MARCH 31/APRIL 1 – 98,382 fans show up for two exhibition games between the Toronto Blue Jays and the Pittsburgh Pirates.

JULY 10 – MLB Commissioner Rob Manfred says that Montreal would be a “great candidate” for an expansion team.

SEPTEMBER – News breaks that Montreal businessman Stephen Bronfman (son of original Expos owner Charles Bronfman) hired an architect to render designs for a new downtown ballpark.

SEPTEMBER 29 – Marked the 14th anniversary of the Expos last game at Olympic Stadium.

The discussion has even entered Montreal’s mayoral race.

Incumbent mayor Denis Coderre has been a strong proponent of bringing back the Expos and building a suitable replacement for the Big O. But his main opponent is this year’s campaign, Valerie Plante, is weary of using public funds to build the new home of the Expos.

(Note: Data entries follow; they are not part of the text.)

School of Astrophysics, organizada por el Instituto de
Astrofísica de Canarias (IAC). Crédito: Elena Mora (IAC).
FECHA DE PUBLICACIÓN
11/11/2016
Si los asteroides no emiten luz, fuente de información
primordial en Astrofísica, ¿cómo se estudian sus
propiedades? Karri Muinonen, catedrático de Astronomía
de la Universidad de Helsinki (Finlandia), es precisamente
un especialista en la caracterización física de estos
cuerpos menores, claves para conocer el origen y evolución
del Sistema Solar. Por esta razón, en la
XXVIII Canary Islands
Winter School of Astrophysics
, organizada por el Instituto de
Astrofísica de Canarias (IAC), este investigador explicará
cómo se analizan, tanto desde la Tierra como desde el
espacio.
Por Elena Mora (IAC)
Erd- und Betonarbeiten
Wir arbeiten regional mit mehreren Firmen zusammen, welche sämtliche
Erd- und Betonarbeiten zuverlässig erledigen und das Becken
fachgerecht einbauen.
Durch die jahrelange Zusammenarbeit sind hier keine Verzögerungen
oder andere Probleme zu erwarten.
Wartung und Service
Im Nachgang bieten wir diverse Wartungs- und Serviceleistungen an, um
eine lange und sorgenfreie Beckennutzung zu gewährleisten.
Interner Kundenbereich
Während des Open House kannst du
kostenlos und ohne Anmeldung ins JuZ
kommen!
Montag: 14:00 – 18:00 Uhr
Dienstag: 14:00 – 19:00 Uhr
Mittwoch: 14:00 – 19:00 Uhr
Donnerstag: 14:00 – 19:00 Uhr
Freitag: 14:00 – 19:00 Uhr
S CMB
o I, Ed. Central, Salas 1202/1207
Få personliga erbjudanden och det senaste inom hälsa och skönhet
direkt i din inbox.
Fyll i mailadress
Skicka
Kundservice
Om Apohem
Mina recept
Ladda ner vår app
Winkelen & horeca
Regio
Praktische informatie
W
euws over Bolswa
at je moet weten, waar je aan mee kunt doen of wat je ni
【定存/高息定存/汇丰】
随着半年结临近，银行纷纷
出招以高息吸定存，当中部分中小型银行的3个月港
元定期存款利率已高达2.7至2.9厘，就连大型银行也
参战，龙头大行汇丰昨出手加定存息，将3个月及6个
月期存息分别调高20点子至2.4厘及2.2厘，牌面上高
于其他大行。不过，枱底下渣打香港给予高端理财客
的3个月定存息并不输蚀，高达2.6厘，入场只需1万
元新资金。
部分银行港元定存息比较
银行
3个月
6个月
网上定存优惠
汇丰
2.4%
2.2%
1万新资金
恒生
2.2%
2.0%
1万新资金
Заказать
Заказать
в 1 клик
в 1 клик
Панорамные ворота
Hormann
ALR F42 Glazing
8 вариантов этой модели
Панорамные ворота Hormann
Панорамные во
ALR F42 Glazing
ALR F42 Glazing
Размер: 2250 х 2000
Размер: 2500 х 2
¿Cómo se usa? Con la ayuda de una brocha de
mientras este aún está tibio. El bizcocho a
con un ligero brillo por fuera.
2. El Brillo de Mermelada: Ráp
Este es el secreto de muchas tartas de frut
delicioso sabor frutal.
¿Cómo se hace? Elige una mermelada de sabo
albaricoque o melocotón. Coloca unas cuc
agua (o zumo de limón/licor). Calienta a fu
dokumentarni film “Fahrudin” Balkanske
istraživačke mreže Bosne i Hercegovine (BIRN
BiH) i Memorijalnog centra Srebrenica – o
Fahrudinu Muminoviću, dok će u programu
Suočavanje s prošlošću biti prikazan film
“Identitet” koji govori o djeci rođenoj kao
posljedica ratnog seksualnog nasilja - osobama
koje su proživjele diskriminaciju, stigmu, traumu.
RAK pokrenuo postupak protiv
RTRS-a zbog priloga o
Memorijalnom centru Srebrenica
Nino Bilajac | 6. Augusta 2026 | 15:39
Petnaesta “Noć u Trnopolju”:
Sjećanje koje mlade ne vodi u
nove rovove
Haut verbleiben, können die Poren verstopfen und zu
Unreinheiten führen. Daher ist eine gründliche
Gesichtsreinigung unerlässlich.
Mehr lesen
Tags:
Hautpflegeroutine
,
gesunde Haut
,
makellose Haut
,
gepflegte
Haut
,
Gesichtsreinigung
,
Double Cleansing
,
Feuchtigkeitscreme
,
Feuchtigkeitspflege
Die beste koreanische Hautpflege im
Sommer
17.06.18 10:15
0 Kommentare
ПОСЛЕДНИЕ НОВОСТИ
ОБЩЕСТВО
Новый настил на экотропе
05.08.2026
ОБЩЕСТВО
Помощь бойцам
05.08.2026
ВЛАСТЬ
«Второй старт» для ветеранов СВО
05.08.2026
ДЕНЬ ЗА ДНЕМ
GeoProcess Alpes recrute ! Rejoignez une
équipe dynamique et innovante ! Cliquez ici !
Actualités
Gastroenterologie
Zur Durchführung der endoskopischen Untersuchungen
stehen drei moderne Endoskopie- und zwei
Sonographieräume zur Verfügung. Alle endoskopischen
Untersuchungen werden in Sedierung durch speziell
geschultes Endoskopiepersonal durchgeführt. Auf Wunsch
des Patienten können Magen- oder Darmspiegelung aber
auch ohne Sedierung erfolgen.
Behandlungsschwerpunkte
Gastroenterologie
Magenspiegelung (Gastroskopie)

"“We aren’t against the return of a baseball team to Montreal,” she said. “Rather, we are against wasting public funds and the lack of transparency that characterizes Denis Coderre, who seems ready to give a blank cheque of public money without citizens having a word to say about it.”"

Despite Coderre leading Plante by about five-percent in the latest polls she has proposed a referendum on the matter if she wins.

Would Expos be good for Blue Jays business?

Ever since Montreal played their last game at Shea Stadium in the fall of 2004, Toronto has become ‘Canada’s team.’

Originally it was merely a fact that the team was the last one standing in the great white north, but since than the club has embraced and promoted the title. Rogers has essentially gained a monopoly over baseball in this country, in terms of TV ratings and ticket sales.

So would a return of Canada’s original MLB team be good for business?

When Toronto started its bid to get an expansion team, Expos President John McHale was a staunch supporter.

"“I’m fighting like hell to get Toronto a franchise,” McHale said in 1975. “It would be great for us up here (in Montreal).”"

Expos enthusiast and Sportsnet contributor Jonah Keri wrote about Montreal’s demise in his 2014 book Up, up and away.

"“What McHale might’ve seen as an opportunity for a healthy rivalry, or a chance to further stoke baseball fervour in Canada to the benefit of the Expos, turned out to be something different altogether. The Blue Jays, in fact, would eventually help kill the Expos.”"

Keri goes onto explain that the Jays pressured the league to drive Montreal out of the lucrative southern Ontario television market. Expos owner Charles Bronfman pleaded the MLB commissioner to allow his team to continue to broadcast in what was deemed Blue Jays territory.

"“I spoke to (Commissioner) Bowie Kuhn and said, ‘Look if you don’t permit us to televise across the country – we’re Canada’s team right now – what you’re going to do is, you’re going to ghettoize us, and we’ll just become the French team, and the Blue Jays will become the national team.” Bronfman said. “This is contrary to every goddamn reason I (agreed to own) the Expos. “I did it to integrate Quebec into Canada. Now you’re going to ghettoize us, to separate Quebec?”"

Obviously the broadcasting landscape has changed since the mid-1980s, when Bronfman made this declaration, but the concern of no longer being ‘Canada’s team’ is relatable to the Blue Jays.

Toronto wouldn’t be ‘ghettoize’ in Canada but a quick lock at the national demographics could be cause for concern for the Blue Jays.

As it stands Rogers essentially has a baseball monopoly over the more than 35 million people in Canada.

But Quebec makes up nearly a quarter of that population and if you add Canada’s four Atlantic provinces to that mix, there are nearly 10.5 million Canadians that would be at risk of jumping over to Canada’s eastern most team. And these numbers do not include other Francophones in Canada, that may be drawn to a team from French-Canada.